Finnish sailboat class

The Nautor 43 is a Finnish sailboat that was designed by Sparkman & Stephens as a cruiser and first built in 1976. It was Sparkman & Stephens' design 2239.

The design was developed into the Nauticat 43 in 1983.

==Production==
The design was built by Oy Nautor AB in Finland, from 1976 to 1979 with 24 boats completed, but it is now out of production.

==Design==
The Nautor 43 is a recreational keelboat, built predominantly of glassfibre, with wood trim. It has a masthead ketch or optional sloop rig. The hull has a raked stem; a raised counter, angled transom; a skeg-mounted rudder controlled by a wheel and a fixed fin keel. It displaces 31967 lb and carries 9040 lb of lead ballast.

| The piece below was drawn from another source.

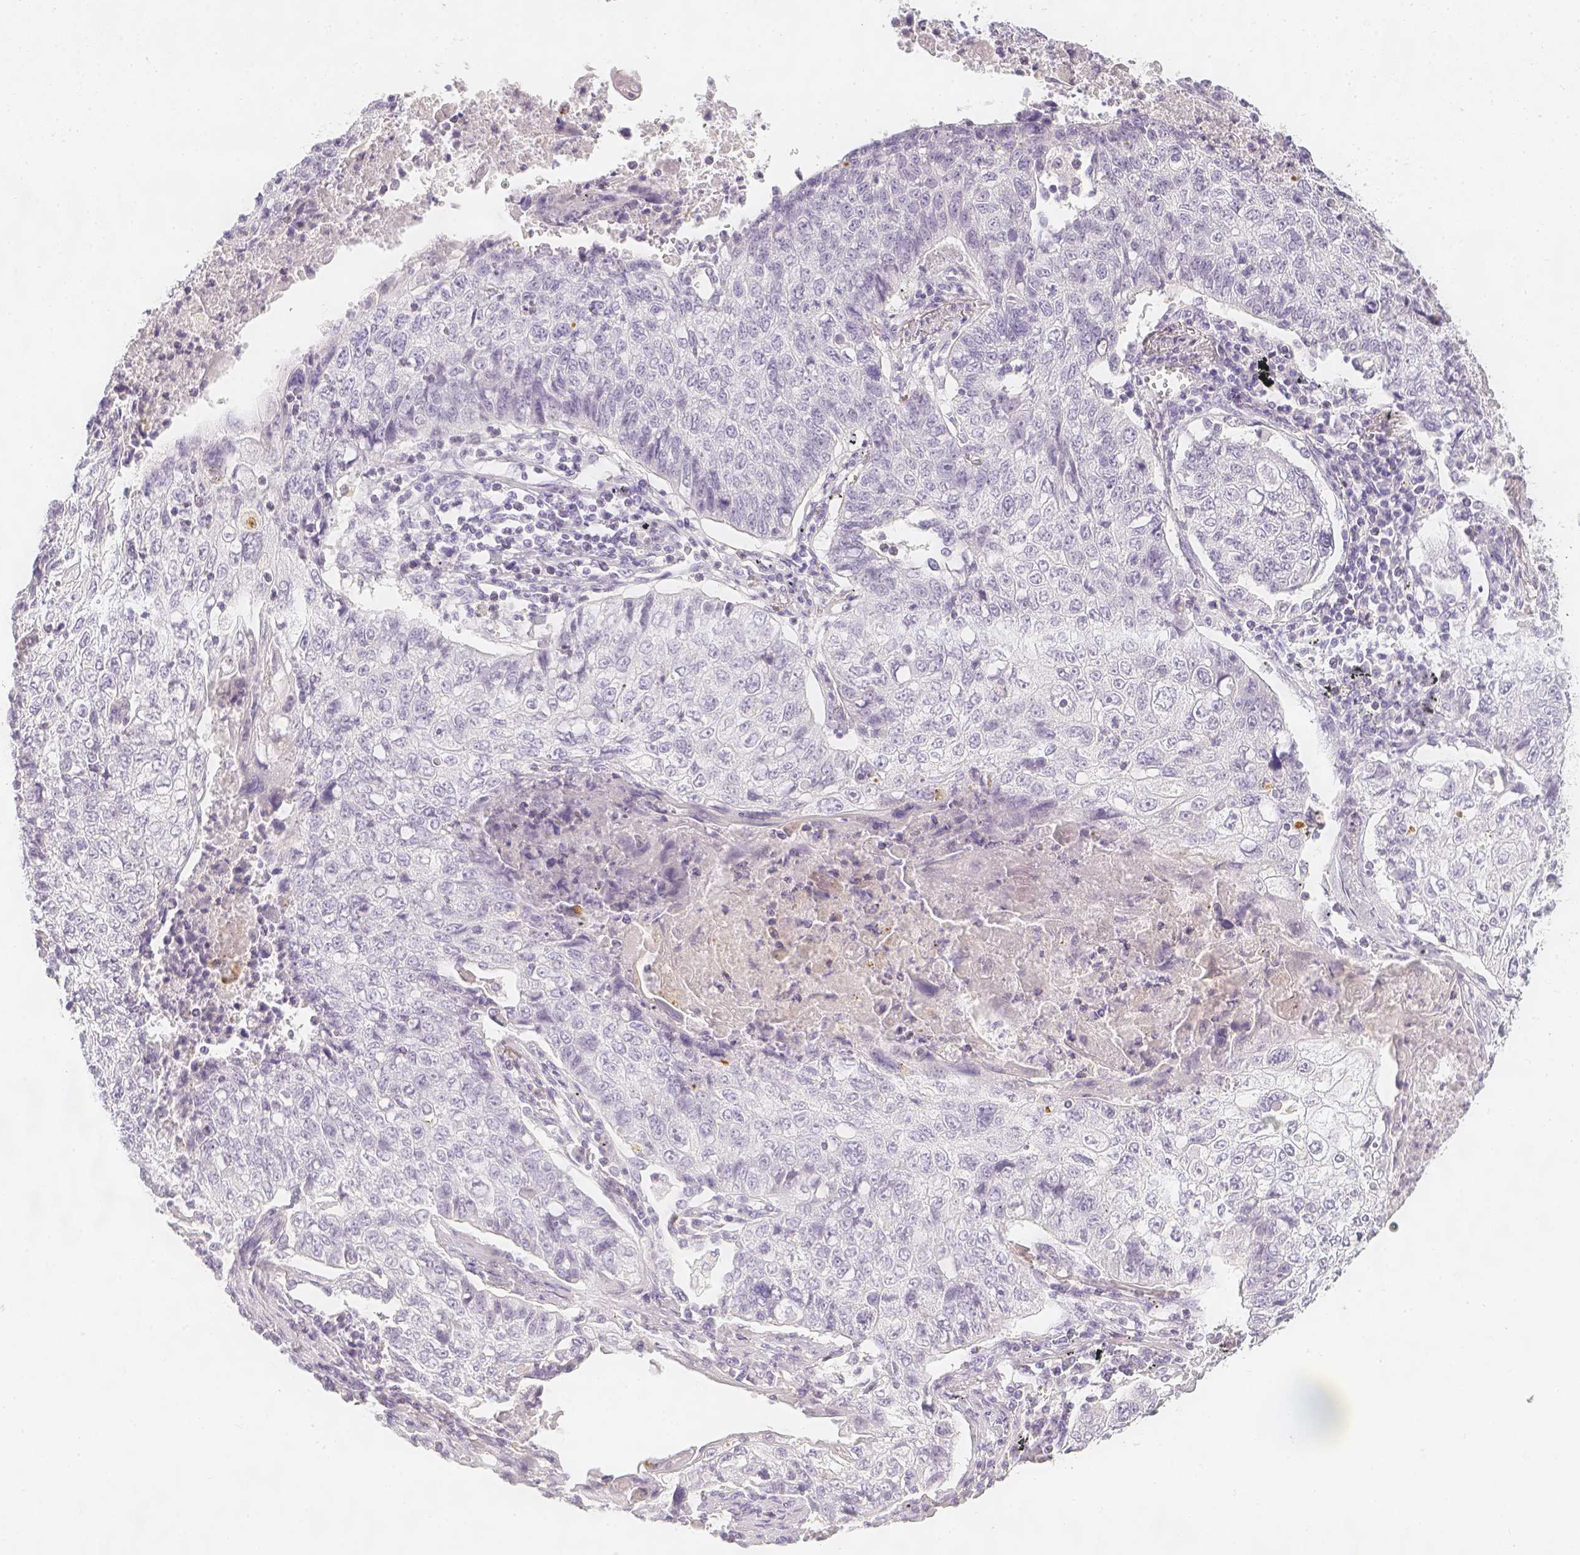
{"staining": {"intensity": "negative", "quantity": "none", "location": "none"}, "tissue": "lung cancer", "cell_type": "Tumor cells", "image_type": "cancer", "snomed": [{"axis": "morphology", "description": "Normal morphology"}, {"axis": "morphology", "description": "Aneuploidy"}, {"axis": "morphology", "description": "Squamous cell carcinoma, NOS"}, {"axis": "topography", "description": "Lymph node"}, {"axis": "topography", "description": "Lung"}], "caption": "An immunohistochemistry (IHC) image of aneuploidy (lung) is shown. There is no staining in tumor cells of aneuploidy (lung).", "gene": "SLC18A1", "patient": {"sex": "female", "age": 76}}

The boat has a draft of 5.00 ft with the standard keel.

The boat is fitted with a British Perkins Engines 4-236 diesel engine of 75 hp for docking and manoeuvring. The fuel tank holds 290 u.s.gal and the fresh water tank has a capacity of 264 u.s.gal.

The design has sleeping accommodation for five people, with a double "V"-berth in the bow cabin, an L-shaped settee and a straight settee in the main cabin and an aft cabin with a double berth on the port side and a single to starboard. The galley is located on the port side just aft of the companionway ladder. The galley is U-shaped and is equipped with a three-burner stove, an ice box and a double sink. A navigation station is opposite the galley, on the starboard side. There are two heads, one just aft of the bow cabin on the starboard side and one on the port side in the aft cabin.

The design has a hull speed of 7.52 kn.